Discover the answers you need at Westonci.ca, a dynamic Q&A platform where knowledge is shared freely by a community of experts. Get detailed answers to your questions from a community of experts dedicated to providing accurate information. Experience the ease of finding precise answers to your questions from a knowledgeable community of experts.
Sagot :
We know that the heat that escapes the copper metal is equal to the heat that is added to the water bath.

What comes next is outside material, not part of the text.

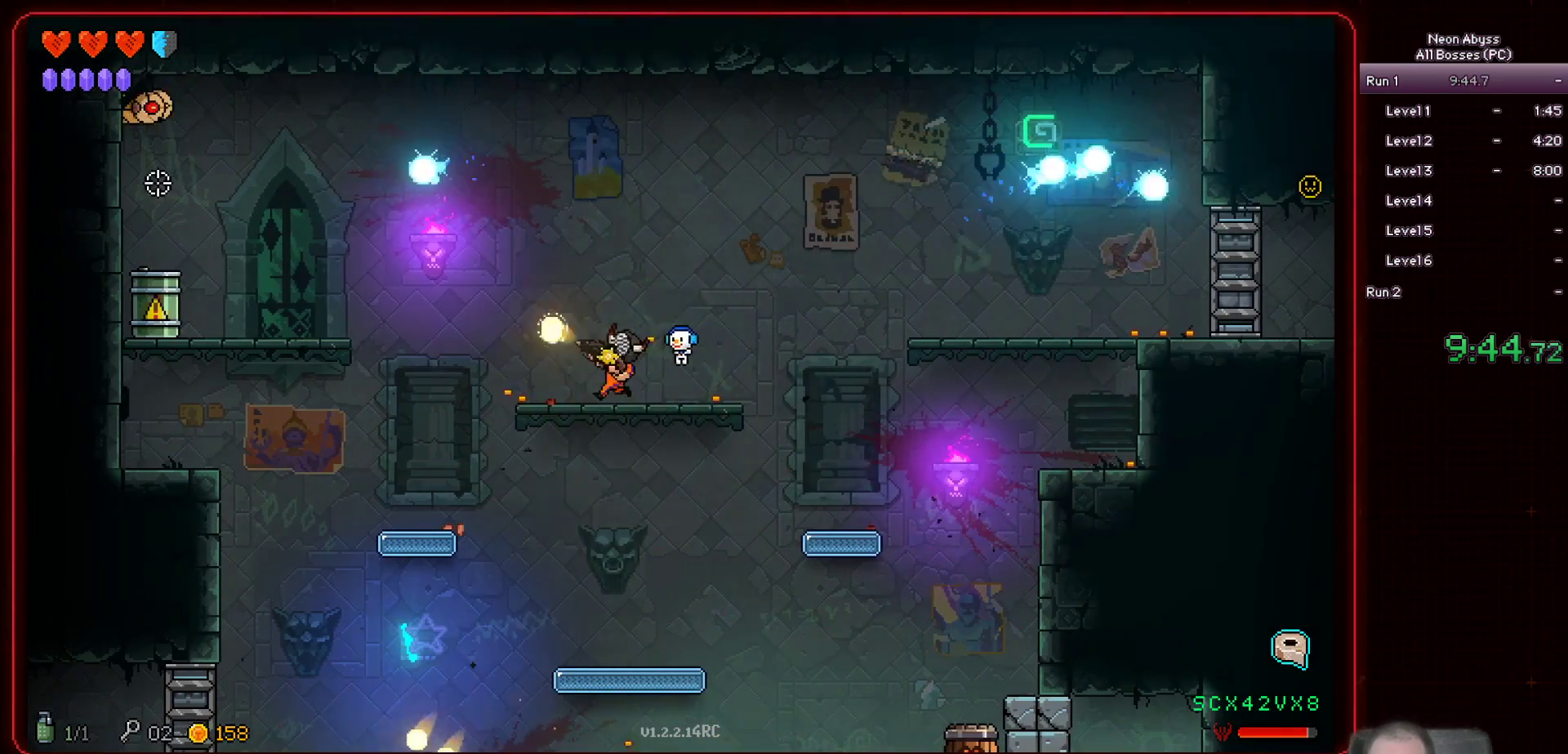
{"keys": ["a", "space"], "mouse": ["left"], "events": [[334, "space", "down"]]}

Thus we can use the MC∆T formula to solve for the final temperature
We need to set up the formula for both the change in temperature of the copper as well as the water
thus
Mass(Cu) * Specific Heat capacity(Cu) * (Final temp - initial temp)(Cu) =
Mass(H2O) * Specific Heat of Water(H2O) * (Final - initial temp)(H2O)
Now we can substitute the given info.
specific heat of copper = 0.386 and water is 4.184
10.35g * 0.386 * (x - 85.5) = 23.6g * 4.184 * (x - 18.3)
Now You just need to solve for X. Also remember to take the absolute value of the left side as it will become negative but really the change in heat or ∆H is equal
Thus we can use the MC∆T formula to solve for the final temperature
We need to set up the formula for both the change in temperature of the copper as well as the water
thus
Mass(Cu) * Specific Heat capacity(Cu) * (Final temp - initial temp)(Cu) =
Mass(H2O) * Specific Heat of Water(H2O) * (Final - initial temp)(H2O)
Now we can substitute the given info.
specific heat of copper = 0.386 and water is 4.184
10.35g * 0.386 * (x - 85.5) = 23.6g * 4.184 * (x - 18.3)
Now You just need to solve for X. Also remember to take the absolute value of the left side as it will become negative but really the change in heat or ∆H is equal
Answer:
[tex]T_F=20.91^{\circ}C[/tex]
Explanation:
For this problem we have to start with the heat equation:
[tex]Q=mCp[/tex]ΔT
In which the delta symbol is:
ΔT=[tex]T_f_i_n_a_l-T_i_n_i_t_i_a_l[/tex]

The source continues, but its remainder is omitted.